However, instead of stopping there, Santorum exacerbated his mistake just seconds later. The debate moderator, Mr. Wolf Blitzer, allowed Congressman Paul to respond to Santorum’s tirade. Paul attempted to clarify where he stood in contrast to Santorum based on previous statements from Santorum in the past several months. As Paul finished speaking, Santorum suddenly responded with an answer which made him look like a complete fool: “I don't know what answer Congressman Paul was listening to. He obviously wasn't listening to my answer." It was an answer so ridiculous that many in the audience laughed at Santorum's obvious blunder. Here Paul had just given an answer of constructive proposals in response to Santorum's tirade, which had contained no constructive proposals, and Santorum said Paul was not listening to him. It was a ridiculous and huge blunder and from the pained look on Santorum's face as he said it, it looked as if he knew he was committing a blunder but could not admit it.

Finally, to wrap it up, Santorum put the icing on his mistake when he did seek to clarify what his foreign policy was. The whole answer was again very poor (Three-fourths of it was another tirade against the current administration with no details of what he would have done and would do instead) and the part of the answer where he sought to define his foreign policy consisted of vague references to building economic and national security relationships with no specific explanations of what he meant by these statements, how they would work and why they would succeed. Then he tried to distance himself from the stance of using military force that he had taken at previous debates and campaign stops. He then fell back into it by talking about 'supporting' nations which had not fallen under the sway of the Marxist regimes in Cuba and Venezuela which, based on previous statements Santorum had made linking 'support' to 'military force', would seem to imply that he supported military force to get these nations to do what the United States ordered them to. It was a classic example of disconcerted flip-flopping on the part of Mr. Santorum and a tragic finale to a huge mistake for his campaign.

To clarify, I am fully aware of what Mr. Santorum endorses for his foreign policy, and while I do not agree with his stances, I appreciated it in the debates earlier in 2011 when he gave clearer answers and examples of what he would do in the White House in regards to foreign policy. With this in mind, Mr. Santorum’s answers on these foreign policy questions last night added up to a tremendous blunder for him which, in my opinion, has sunk his campaign and finished his run as a serious contender in the Republican primaries. By this action, the 2012 Republican Presidential Primaries have now officially turned into a three man race between Mitt Romney, Newt Gingrich and Ron Paul.


Below is the transcript of the question and the responses of Congressman Paul and former Senator Santorum:

(Begin Transcript)


RAQUEL RODRIGUEZ (Hispanic Republican attorney from Miami in the audience): The U.S. has been largely away in its foreign and trade policy with Latin America.
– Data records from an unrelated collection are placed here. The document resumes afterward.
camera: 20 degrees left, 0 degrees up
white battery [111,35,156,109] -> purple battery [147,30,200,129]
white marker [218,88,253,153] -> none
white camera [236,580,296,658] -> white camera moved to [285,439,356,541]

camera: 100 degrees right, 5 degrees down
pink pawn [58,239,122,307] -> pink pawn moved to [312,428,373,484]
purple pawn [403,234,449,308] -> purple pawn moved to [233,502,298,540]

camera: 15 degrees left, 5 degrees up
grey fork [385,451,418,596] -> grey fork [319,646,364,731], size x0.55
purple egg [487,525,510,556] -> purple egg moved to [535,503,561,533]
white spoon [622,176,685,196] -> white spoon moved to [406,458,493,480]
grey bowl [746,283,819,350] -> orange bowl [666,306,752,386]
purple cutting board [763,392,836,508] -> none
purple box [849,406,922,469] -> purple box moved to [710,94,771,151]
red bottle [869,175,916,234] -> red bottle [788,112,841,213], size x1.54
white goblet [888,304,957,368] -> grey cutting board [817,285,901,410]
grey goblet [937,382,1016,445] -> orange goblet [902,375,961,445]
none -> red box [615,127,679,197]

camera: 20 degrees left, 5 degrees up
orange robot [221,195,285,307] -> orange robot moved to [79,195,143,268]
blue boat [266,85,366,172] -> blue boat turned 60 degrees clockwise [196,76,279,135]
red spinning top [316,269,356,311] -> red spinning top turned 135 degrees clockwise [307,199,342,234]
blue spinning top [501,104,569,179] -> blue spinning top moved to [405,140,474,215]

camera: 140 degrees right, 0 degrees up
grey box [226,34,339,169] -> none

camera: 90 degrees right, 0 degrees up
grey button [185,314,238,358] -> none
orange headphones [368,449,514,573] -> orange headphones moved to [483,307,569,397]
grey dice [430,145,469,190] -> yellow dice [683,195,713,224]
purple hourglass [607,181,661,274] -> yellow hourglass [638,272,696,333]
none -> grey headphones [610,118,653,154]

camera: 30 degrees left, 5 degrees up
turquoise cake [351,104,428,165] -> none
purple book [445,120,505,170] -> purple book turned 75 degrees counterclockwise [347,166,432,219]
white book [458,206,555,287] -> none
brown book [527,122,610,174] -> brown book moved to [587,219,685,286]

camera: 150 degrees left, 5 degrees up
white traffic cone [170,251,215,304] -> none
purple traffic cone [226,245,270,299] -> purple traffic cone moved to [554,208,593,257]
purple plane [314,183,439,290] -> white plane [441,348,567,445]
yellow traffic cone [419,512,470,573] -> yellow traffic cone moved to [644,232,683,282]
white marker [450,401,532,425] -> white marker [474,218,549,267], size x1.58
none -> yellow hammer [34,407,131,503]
In the meantime, Iran and China have been increasing their influence over an involvement in Latin America through the leftist and left-leaning governments.


What would each of you do as president to more deeply engage in Latin America and, importantly, to support the governments and the political parties that support democracy and free markets?


CNN MODERATOR WOLF BLITZER: Congressman Paul?


CONGRESSMAN RON PAUL: Well, I think free trade is the answer. Free trade is an answer to a lot of conflicts around the world, so I'm always promoting free trade. And you might add Cuba, too. I think we would be a lot better off with Cuba, trading with Cuba.


So, I think the more you can do to promote this free trade, the better off we'll be. But as far as us having an obligation, a military or a financial obligation to go down and dictate to them what government they should have, I don't like that idea.


I would work with the people and encourage free trade, and try to set a standard here where countries in Central America or South America or any place in the world would want to emulate us and set the standards that we have. Unfortunately, sometimes we slip up on our standards and we go around the world and we try to force ourselves on others.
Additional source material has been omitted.